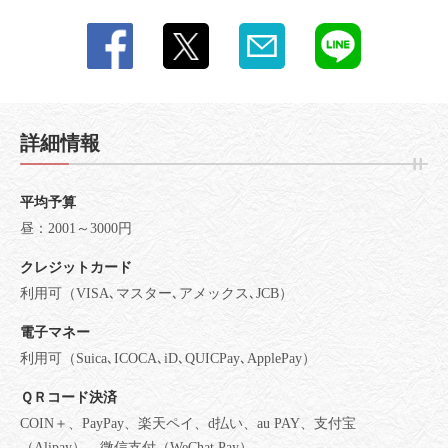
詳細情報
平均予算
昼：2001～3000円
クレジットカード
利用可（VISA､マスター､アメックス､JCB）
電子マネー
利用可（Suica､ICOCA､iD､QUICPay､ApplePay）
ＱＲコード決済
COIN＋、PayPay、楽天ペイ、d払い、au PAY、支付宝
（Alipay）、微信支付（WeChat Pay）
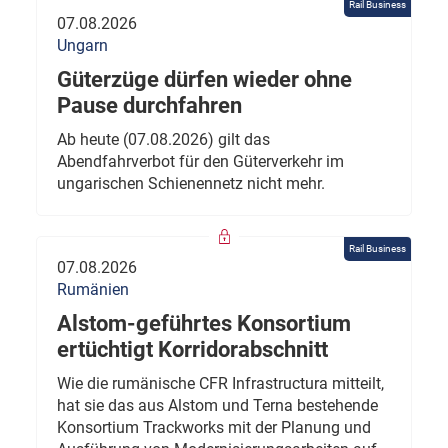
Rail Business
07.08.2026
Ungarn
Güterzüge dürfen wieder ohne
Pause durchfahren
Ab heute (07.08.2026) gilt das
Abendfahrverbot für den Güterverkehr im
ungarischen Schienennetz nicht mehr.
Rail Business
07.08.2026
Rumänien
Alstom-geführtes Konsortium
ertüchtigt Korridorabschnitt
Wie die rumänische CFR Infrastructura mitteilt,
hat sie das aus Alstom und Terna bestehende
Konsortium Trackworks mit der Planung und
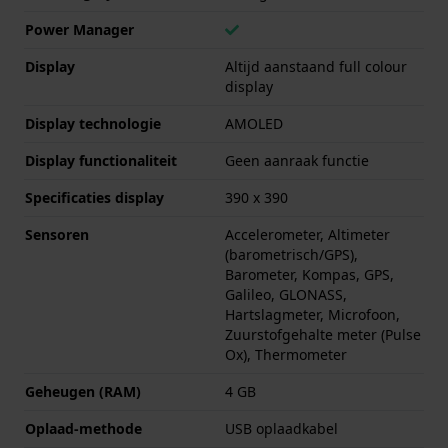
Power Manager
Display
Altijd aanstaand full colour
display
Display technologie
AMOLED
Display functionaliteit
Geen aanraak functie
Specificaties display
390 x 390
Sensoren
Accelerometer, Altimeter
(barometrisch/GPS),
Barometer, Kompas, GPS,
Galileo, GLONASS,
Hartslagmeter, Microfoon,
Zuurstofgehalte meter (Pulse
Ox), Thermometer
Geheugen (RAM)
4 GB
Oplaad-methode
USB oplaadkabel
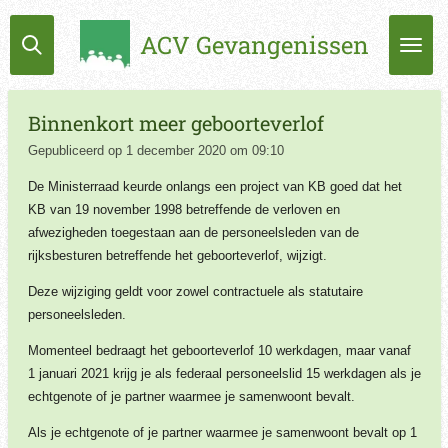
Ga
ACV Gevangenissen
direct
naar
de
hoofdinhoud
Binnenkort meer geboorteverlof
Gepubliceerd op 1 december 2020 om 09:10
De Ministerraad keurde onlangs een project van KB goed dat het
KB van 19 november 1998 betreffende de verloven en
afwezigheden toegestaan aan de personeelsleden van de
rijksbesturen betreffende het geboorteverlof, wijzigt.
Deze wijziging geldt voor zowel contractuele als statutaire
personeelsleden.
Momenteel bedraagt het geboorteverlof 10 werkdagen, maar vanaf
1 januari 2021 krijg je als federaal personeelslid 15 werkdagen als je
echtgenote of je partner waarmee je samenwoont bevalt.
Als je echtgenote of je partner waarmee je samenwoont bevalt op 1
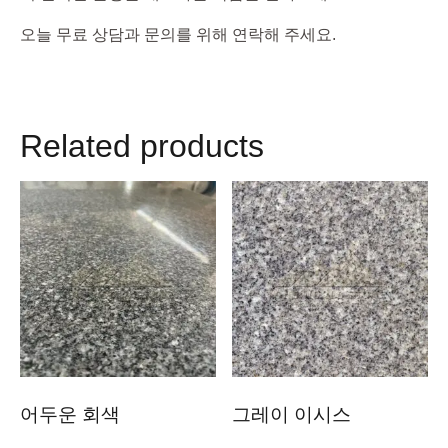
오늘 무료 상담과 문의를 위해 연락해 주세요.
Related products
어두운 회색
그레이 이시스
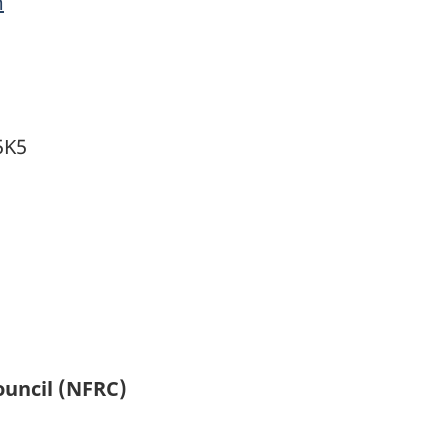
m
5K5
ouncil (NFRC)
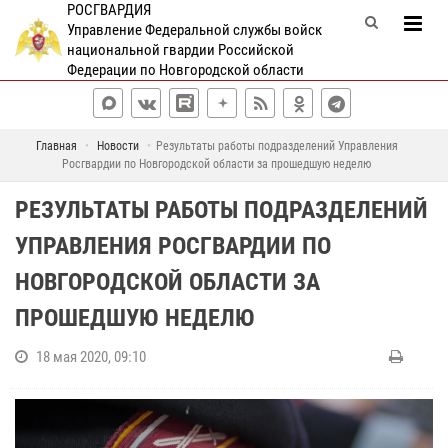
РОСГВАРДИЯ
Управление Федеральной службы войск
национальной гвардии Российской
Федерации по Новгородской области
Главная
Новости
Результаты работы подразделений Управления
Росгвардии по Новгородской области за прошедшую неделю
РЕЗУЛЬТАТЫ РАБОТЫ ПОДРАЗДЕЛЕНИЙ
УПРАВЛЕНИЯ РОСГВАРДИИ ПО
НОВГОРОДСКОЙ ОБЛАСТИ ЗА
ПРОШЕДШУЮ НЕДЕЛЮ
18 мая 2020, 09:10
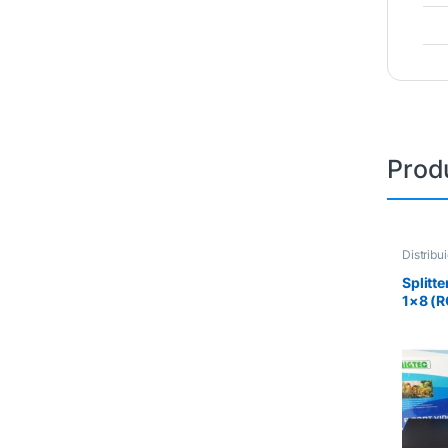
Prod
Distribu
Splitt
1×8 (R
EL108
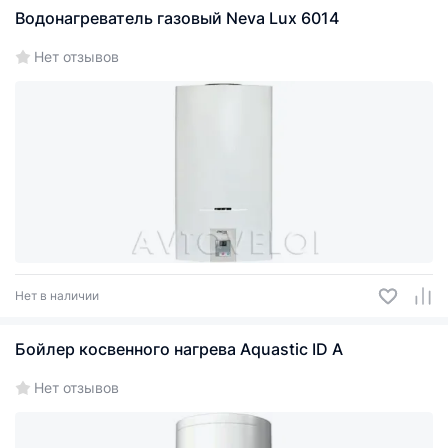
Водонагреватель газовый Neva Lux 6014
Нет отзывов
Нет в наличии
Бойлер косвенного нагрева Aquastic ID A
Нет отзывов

────────

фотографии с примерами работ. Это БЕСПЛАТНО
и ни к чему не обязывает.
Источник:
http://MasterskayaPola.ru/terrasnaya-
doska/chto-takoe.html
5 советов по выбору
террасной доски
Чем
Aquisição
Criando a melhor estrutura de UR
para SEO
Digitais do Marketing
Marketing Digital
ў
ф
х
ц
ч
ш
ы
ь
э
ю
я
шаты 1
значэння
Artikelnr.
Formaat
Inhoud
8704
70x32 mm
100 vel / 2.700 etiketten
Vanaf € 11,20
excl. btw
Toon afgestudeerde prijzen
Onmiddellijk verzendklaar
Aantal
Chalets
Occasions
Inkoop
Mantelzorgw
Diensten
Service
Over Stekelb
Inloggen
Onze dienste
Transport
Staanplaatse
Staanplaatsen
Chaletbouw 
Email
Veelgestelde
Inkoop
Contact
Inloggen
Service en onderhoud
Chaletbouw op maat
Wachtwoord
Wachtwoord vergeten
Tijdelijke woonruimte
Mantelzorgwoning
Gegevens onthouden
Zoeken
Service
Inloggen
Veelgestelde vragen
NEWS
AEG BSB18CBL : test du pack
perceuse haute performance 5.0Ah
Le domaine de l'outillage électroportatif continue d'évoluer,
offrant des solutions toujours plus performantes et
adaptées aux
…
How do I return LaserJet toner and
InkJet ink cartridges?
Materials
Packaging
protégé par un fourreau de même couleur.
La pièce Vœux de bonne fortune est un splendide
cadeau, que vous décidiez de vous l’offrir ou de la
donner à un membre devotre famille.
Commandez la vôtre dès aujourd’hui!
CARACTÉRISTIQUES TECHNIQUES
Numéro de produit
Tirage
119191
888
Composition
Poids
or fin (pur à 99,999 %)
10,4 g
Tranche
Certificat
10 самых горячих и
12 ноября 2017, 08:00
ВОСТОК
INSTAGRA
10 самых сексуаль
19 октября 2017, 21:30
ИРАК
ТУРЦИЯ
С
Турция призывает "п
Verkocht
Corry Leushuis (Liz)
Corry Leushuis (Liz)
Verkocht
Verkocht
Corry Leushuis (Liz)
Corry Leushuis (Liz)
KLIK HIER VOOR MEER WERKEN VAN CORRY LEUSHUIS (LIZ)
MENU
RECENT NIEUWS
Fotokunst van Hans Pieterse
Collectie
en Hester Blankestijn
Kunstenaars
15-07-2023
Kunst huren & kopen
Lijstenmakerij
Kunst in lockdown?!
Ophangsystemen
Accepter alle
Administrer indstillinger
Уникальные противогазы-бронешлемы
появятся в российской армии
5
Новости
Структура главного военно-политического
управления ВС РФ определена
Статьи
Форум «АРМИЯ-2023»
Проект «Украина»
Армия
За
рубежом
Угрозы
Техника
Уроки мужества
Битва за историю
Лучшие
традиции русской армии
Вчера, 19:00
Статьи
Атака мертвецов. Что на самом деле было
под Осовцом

────────

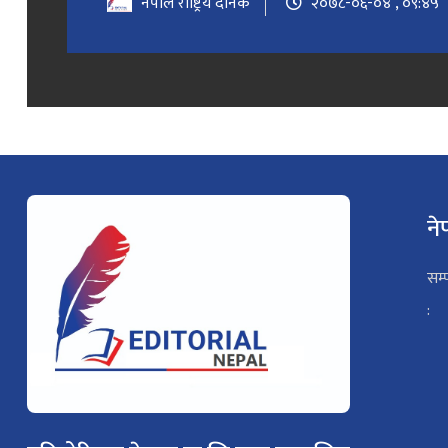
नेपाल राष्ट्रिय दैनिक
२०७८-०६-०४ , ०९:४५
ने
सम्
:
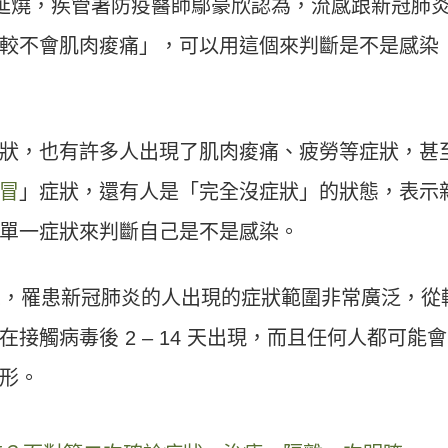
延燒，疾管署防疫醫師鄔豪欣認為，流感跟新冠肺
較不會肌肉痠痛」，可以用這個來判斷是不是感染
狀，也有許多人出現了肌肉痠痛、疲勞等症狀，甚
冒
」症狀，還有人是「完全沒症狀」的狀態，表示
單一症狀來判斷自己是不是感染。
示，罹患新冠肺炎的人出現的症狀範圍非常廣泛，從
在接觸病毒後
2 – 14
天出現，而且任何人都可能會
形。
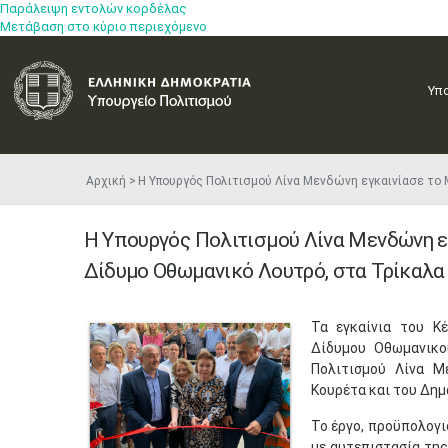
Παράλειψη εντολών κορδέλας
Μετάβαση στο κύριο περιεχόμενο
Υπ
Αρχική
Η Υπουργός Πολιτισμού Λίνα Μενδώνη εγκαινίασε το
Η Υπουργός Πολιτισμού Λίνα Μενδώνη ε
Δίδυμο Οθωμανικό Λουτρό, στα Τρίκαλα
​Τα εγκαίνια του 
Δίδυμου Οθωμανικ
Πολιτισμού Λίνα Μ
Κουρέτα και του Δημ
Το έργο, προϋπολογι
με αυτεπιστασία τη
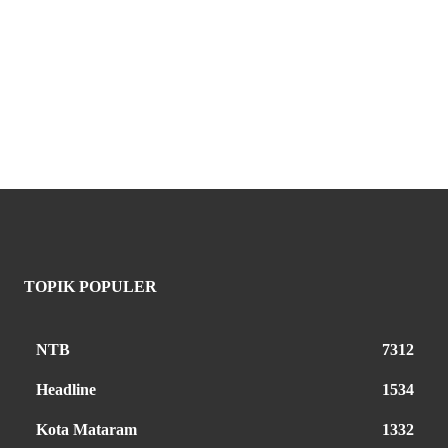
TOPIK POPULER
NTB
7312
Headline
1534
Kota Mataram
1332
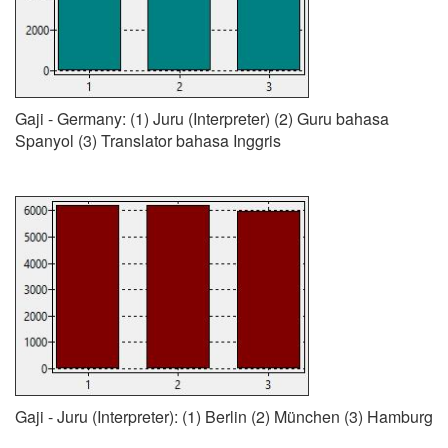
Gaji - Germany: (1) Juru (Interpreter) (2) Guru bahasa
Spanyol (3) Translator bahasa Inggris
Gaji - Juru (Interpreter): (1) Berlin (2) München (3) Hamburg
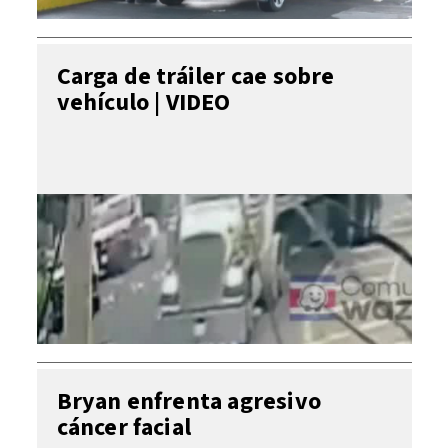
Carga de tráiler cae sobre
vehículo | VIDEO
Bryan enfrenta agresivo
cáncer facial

────────

— Exercise details —
For this exercise, please set down exactly the lines of the listing above from the line with "天出現，而且任何人都可能會" up to and including the line with "cáncer facial", and no pictures.

— The answer —
天出現，而且任何人都可能會
形。
Παράλειψη εντολών κορδέλας
Μετάβαση στο κύριο περιεχόμενο
Υπ
Αρχική
Η Υπουργός Πολιτισμού Λίνα Μενδώνη εγκαινίασε το
Η Υπουργός Πολιτισμού Λίνα Μενδώνη ε
Δίδυμο Οθωμανικό Λουτρό, στα Τρίκαλα
​Τα εγκαίνια του 
Δίδυμου Οθωμανικ
Πολιτισμού Λίνα Μ
Κουρέτα και του Δημ
Το έργο, προϋπολογι
με αυτεπιστασία τη
TOPIK POPULER
NTB
7312
Headline
1534
Kota Mataram
1332
Gaji - Germany: (1) Juru (Interpreter) (2) Guru bahasa
Spanyol (3) Translator bahasa Inggris
Gaji - Juru (Interpreter): (1) Berlin (2) München (3) Hamburg
Carga de tráiler cae sobre
vehículo | VIDEO
Bryan enfrenta agresivo
cáncer facial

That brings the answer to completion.